В это время на него исподлобья были обращены маленькие, сероватые и вечно прищуренные глазки его приятеля, командора: какое-то злобное удовольствие сверкало в этих глазах, осененных густыми рыжеватыми бровями; они точно читали внутреннюю досаду в душе беззаботного на вид обладателя странной трости и смешного перстня; они будто ловили на лице его приметы сдерживаемого волнения и замешательства.
Вообще синьор комендаторе, очень спокойный и безучастный, когда разговор относился только к одному Ашилю, начал быть внимательным, как только коснулись палаццо Форли и самой маркезины; но наружность его сохранила прежнее спокойствие и ничто в нем не изобличало любопытного наблюдения.
Молодой путешественник, напротив, вовсе не скрывал своего любопытства и подробно расспрашивал графа о палаццо Форли, о маркезине и обо всем, что к ним относилось.
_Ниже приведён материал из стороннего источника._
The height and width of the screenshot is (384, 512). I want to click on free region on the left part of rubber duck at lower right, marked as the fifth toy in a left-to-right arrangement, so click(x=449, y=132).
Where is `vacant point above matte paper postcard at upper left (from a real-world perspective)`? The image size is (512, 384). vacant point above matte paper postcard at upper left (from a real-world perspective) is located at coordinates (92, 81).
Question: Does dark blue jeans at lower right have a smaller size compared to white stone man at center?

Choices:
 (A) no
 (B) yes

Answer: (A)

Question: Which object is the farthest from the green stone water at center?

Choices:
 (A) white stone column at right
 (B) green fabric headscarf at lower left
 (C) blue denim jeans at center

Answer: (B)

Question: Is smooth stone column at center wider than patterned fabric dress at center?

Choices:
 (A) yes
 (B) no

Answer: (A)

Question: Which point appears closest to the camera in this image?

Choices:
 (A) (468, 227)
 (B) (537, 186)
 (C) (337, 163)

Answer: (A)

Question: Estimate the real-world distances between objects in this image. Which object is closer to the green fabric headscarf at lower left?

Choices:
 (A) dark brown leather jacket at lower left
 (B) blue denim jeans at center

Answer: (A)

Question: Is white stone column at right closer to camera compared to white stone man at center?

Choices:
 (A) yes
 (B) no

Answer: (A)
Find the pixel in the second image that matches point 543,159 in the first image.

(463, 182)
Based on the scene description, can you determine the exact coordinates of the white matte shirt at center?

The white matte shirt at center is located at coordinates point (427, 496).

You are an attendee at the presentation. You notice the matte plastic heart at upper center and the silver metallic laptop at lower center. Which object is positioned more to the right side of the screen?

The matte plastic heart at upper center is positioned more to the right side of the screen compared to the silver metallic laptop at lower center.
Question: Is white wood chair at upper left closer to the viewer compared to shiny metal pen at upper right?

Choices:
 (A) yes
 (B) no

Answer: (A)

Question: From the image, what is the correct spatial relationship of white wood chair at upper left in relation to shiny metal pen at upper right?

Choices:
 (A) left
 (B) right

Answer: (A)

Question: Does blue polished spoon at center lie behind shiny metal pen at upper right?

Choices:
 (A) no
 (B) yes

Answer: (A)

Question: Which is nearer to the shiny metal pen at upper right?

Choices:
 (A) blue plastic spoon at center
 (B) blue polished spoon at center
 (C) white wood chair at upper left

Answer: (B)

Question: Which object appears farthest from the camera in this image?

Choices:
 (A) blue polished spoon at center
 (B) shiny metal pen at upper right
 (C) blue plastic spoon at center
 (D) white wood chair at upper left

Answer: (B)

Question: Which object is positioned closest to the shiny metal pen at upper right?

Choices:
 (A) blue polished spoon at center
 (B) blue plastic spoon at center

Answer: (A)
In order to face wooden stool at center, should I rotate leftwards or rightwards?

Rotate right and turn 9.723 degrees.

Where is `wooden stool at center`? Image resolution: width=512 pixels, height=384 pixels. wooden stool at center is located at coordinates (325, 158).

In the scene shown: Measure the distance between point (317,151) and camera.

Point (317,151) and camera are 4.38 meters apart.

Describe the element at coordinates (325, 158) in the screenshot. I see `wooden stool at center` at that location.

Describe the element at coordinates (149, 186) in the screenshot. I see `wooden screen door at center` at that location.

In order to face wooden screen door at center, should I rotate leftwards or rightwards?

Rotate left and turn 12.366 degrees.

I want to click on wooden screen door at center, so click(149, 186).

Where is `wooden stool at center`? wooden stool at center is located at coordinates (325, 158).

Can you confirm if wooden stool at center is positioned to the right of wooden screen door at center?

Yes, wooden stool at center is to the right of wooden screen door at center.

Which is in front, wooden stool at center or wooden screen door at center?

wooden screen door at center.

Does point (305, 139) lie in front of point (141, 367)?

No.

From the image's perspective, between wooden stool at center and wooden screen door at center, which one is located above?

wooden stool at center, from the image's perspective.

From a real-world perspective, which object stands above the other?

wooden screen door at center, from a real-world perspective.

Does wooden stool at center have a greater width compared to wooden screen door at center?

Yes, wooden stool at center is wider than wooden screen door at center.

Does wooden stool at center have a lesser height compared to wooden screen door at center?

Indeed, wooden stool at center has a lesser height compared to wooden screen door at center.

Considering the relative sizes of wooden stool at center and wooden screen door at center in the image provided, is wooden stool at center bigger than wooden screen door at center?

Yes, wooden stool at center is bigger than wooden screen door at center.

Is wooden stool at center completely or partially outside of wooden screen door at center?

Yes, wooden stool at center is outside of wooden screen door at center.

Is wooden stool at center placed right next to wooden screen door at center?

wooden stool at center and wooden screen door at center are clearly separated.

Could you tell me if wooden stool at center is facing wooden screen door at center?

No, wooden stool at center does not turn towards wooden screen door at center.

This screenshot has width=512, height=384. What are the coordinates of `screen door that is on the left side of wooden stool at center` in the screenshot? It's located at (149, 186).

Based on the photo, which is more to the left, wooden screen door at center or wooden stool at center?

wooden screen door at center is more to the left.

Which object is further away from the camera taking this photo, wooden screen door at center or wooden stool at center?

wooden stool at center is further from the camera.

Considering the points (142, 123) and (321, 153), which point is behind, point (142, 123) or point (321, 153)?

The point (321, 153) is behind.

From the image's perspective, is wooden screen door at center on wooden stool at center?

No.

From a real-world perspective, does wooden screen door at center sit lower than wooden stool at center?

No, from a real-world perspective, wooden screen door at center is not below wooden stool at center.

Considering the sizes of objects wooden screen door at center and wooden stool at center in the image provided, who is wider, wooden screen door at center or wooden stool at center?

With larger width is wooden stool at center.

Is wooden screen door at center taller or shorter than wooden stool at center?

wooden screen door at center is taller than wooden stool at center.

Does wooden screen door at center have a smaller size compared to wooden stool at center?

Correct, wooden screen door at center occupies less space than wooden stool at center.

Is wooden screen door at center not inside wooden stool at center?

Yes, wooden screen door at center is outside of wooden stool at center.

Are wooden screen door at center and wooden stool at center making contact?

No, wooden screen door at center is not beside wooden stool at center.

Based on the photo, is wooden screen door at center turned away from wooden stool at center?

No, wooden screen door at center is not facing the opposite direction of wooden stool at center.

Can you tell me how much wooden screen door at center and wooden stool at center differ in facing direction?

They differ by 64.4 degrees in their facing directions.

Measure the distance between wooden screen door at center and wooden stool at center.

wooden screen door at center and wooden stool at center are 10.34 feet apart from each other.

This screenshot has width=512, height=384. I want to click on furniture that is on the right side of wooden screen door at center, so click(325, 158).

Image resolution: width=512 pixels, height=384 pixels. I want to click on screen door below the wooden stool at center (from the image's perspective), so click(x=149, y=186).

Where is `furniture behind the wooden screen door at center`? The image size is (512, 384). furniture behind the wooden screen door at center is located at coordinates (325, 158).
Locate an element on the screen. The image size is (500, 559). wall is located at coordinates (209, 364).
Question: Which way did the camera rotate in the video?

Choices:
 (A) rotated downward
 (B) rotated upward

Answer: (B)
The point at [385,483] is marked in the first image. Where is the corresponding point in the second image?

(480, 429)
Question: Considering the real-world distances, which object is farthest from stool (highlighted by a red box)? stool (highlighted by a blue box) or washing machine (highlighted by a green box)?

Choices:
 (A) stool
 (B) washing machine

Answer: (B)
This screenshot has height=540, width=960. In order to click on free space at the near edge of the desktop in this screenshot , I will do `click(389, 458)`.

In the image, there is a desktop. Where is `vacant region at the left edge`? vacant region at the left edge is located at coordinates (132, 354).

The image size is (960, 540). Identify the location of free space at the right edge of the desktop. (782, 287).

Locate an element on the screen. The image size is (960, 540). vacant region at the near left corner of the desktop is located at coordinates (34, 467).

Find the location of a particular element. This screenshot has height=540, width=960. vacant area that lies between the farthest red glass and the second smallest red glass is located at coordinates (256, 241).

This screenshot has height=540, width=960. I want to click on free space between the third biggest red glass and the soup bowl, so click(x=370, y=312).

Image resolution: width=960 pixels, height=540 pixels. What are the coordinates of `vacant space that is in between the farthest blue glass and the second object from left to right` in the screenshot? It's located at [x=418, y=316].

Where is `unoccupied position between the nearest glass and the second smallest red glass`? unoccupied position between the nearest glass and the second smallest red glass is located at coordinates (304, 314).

Граф довольно отчетливо рассказал: кто были прежние Форли, как они были богаты и сильны, как постепенно обеднели, вследствие того, что несколько поколений сряду переженилось на каких-то интригантках из самой грубой черни, «за что все родные и свойственники дома Форли очень справедливо. от него отступились и отреклись!» — прибавил наш рассказчик с благородным негодованием истинного и прямого потомка Карла Великого и Юлия Кесаря.